In April, when 44-year-old Ambika Krishna lay in a hospital bed in Chennai, her knee torn, her ability to walk destroyed, she was wondering about her mission, one that landed her in the hospital. She kept going back to her decision of riding a bike throughout India in honour of the country’s soldiers in jeopardy. It had only been four days since she had kicked off her journey from Kochi, her hometown in Kerala, when a reckless car driver overtook her Royal Enfield Bullet from the right and turned left without an indicator. Krishna had to immediately brake, spinning the bike out of control, and lay on the road with an 80 percent ligament tear in her left knee.
“I was very depressed for days,” she says. “Doctors told me I will need to get a surgery and rest for six months,” adds Krishna, who had planned to visit the All India Radio (AIR) FM Rainbow stations in 17 states and travel 25,000 km in approximately 47 days.
Her rescue came in the form of a doctor who recommended ayurvedic treatment. She was asked to rest for three weeks and that the tear would self-heal if she did not exert herself at all. Krishna complied, and on May 9, exactly 22 days after her accident, she was off again on her journey, on the way to the Bangalore station.
The idea of this journey is a tribute to Indian soldiers and their widows. At 19, Krishna lost her husband, employed in the Air Force, in an accident, one year after their wedding and three months after the birth of their daughter. “I wanted to prove to naysayers that women can do anything, and just because she is alone, she isn’t incapable,” says Krishna, who was in Delhi this week and still suffers pain in her left knee.
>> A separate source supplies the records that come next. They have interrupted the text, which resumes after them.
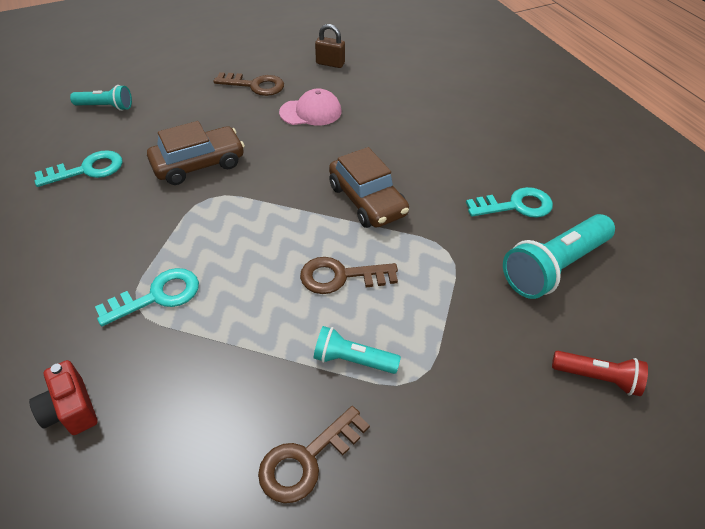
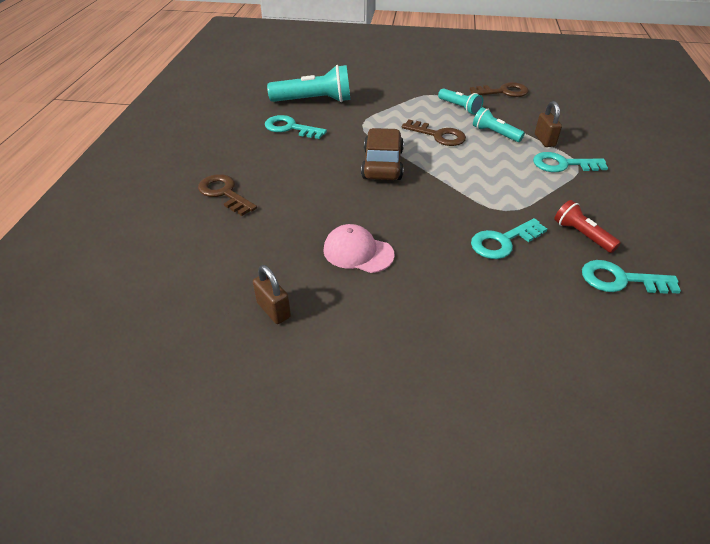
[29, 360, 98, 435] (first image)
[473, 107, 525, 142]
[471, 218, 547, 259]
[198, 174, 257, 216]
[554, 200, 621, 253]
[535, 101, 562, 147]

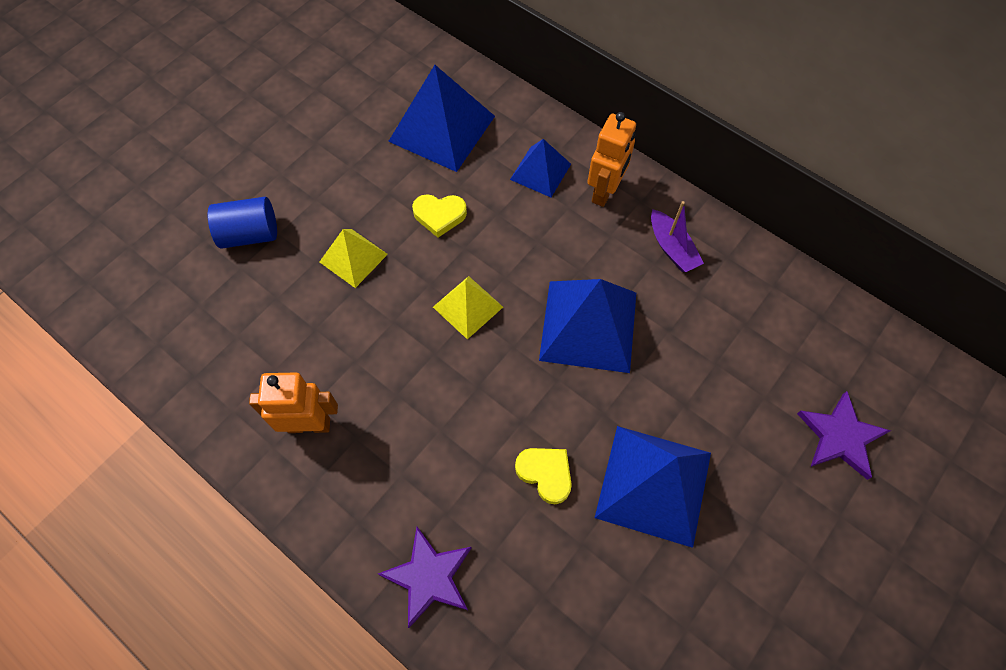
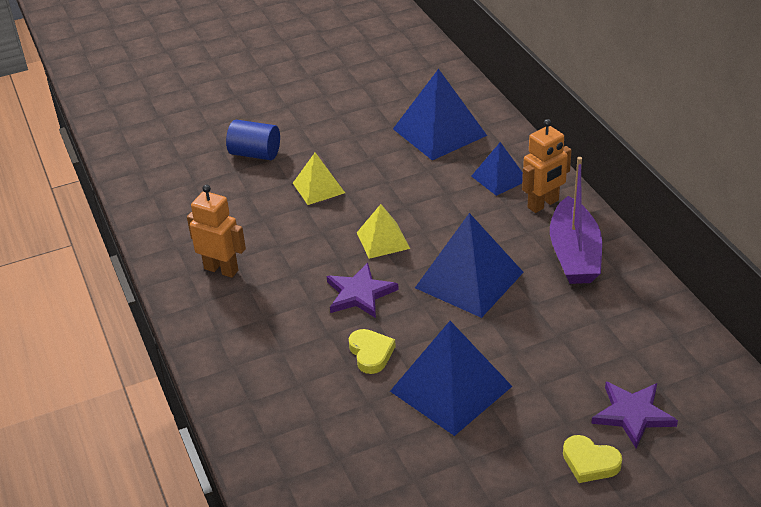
[326, 263, 399, 318]
[563, 435, 622, 483]
[550, 157, 602, 284]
A kneecap is necessary besides getting off on the right side of her bike now.
After her husband’s death, Krishna began working as an accountant. In 2009 she began moonlighting as a radio jockey with AIR FM Rainbow 107.5 in Kochi, doing one-hour programmes every day. In 2015, she turned to jockeying full time and also pursued an interest in photography, shooting location stills and poster shots for Malayalam movies. “Radios and soldiers are very closely connected, because they always have a transistor or radio with them. I was inspired by AIR’s Sandesh to Soldiers programme to start my bike-across-India mission, where soldiers in service got letters from family and friends,” she says.
Krishna starts her journey every day at 5 am and rides continuously for seven to eight hours. She rests in a patchwork of government guesthouses and AIR-facilitated accommodations in each state, and says that she’s been warmly received wherever she’s been.